### Task directions
The lines to return are those from the line holding "Expert-annotated lung lesion, bounding" through the last line of the entries below, both included, written exactly and without pictures.

Stored data entries:
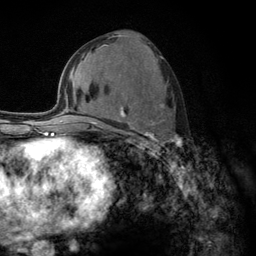
Breast MRI (dynamic contrast-enhanced), one axial slice; slice 62 of 134 in the series (ordered by position); cropped to one breast; dynamic contrast-enhanced series, time point 2 of 6 at this slice position (early post-contrast); 3 T; TE 2.8 ms, TR 7.8 ms; 1.2 mm slice thickness; 256 × 256 image matrix, field of view 170 × 170 mm. Female patient.
Outlined on this slice (semi-automatic segmentation, software-assisted and operator-edited):
- enhancing-tissue mask used for the functional tumour volume (all voxels passing the contrast-enhancement thresholds inside the analysis volume; usually the tumour): bounding box [x1, y1, x2, y2] px = [103, 103, 182, 156]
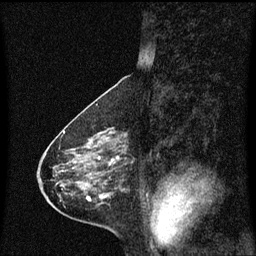
Breast MRI (dynamic contrast-enhanced), one sagittal slice; position 29 of 60 along the scan axis; dynamic contrast-enhanced series, image 2 of 3 at this slice position (ordered by acquisition); 1.5 T; TE 4.2 ms, TR 8.4 ms; 2 mm slice thickness; 256 × 256 image matrix, field of view 200 × 200 mm. Patient: female, 58 years.
Structures marked on this image (semi-automatically segmented with operator editing):
- analysis volume of interest (the breast-tissue region the enhancement analysis was run in; not a lesion): bounding box (x1, y1, x2, y2) in pixels: (100, 128, 129, 160)
- tumour enhancement mask (voxels above the 70 % enhancement threshold inside the analysis volume of interest): (100, 128, 119, 160)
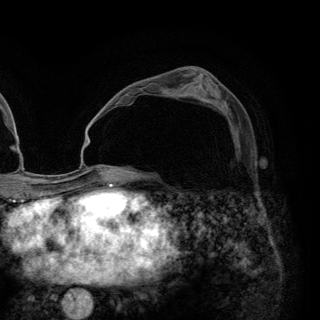
Breast MRI (dynamic contrast-enhanced), one axial slice. Position 74 of 148 along the scan axis. Cropped to one breast. Dynamic contrast-enhanced series, time point 2 of 6 at this slice position (early post-contrast). 3 T. TE 2.8 ms, TR 7.7 ms. 320 × 320 image matrix, field of view 213 × 213 mm. Female patient.
Structures marked on this image (semi-automatically segmented with operator editing):
- enhancing-tissue mask used for the functional tumour volume (all voxels passing the contrast-enhancement thresholds inside the analysis volume; usually the tumour): bounding box [x1, y1, x2, y2] px = [219, 109, 229, 115]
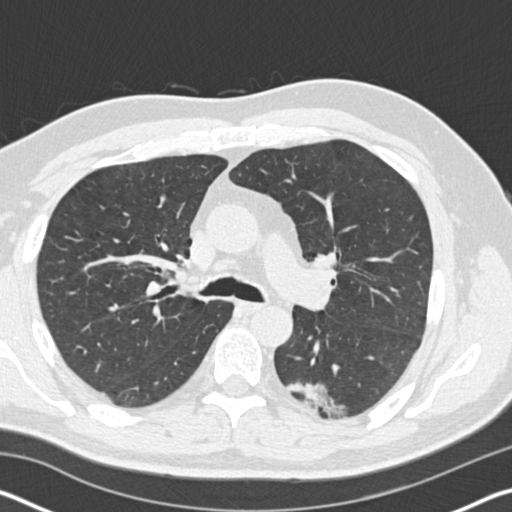
Axial slice from a low-dose chest CT screening exam, first (baseline) screen, lung window (W 1500 / L -600 HU), standard (soft-tissue) reconstruction kernel (B30f), 512 × 512 image matrix. Male, age 60 years at enrolment.
Expert-annotated lung lesion, bounding box (x1, y1, x2, y2) in pixels: (277, 364, 358, 425). The screening reader recorded 3 non-calcified nodules or masses ≥4 mm on this exam; which of them this box marks is not recorded. Participant outcome: lung cancer diagnosed 171 days after this screen — papillary adenocarcinoma, NOS, left lower lobe, moderately differentiated (G2), stage IB (AJCC 6th edition), 35 mm at pathology.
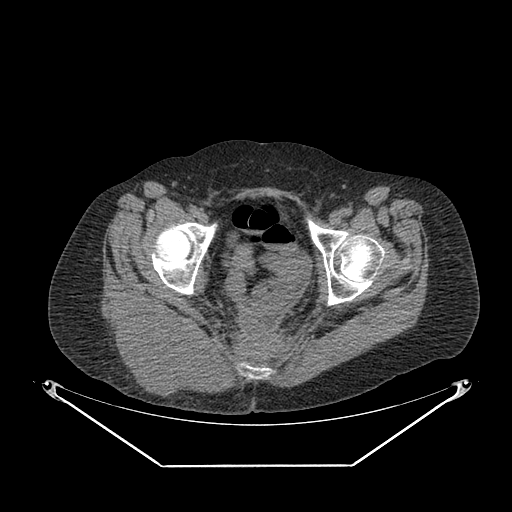
CT of an extremity soft-tissue mass (from a PET/CT study), one axial slice. Reconstruction kernel SOFT. 140 kVp. Soft-tissue window (W 400 / L 40 HU). 3.75 mm slice thickness. 512 × 512 image matrix. Female patient. From the clinical record (not read from this slice): histological type: spindle cell suggestive of myxofibrosarcoma; grade: intermediate; site of the primary tumour: right buttock.
Annotated regions visible in this slice (expert contour drawn on MRI and transferred to this co-registered scan by the dataset authors):
- gross tumour volume (mass): bounding box <109,301,218,400> (left, top, right, bottom; pixels)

### Reply
Expert-annotated lung lesion, bounding box (x1, y1, x2, y2) in pixels: (277, 364, 358, 425). The screening reader recorded 3 non-calcified nodules or masses ≥4 mm on this exam; which of them this box marks is not recorded. Participant outcome: lung cancer diagnosed 171 days after this screen — papillary adenocarcinoma, NOS, left lower lobe, moderately differentiated (G2), stage IB (AJCC 6th edition), 35 mm at pathology.
CT of an extremity soft-tissue mass (from a PET/CT study), one axial slice. Reconstruction kernel SOFT. 140 kVp. Soft-tissue window (W 400 / L 40 HU). 3.75 mm slice thickness. 512 × 512 image matrix. Female patient. From the clinical record (not read from this slice): histological type: spindle cell suggestive of myxofibrosarcoma; grade: intermediate; site of the primary tumour: right buttock.
Annotated regions visible in this slice (expert contour drawn on MRI and transferred to this co-registered scan by the dataset authors):
- gross tumour volume (mass): bounding box <109,301,218,400> (left, top, right, bottom; pixels)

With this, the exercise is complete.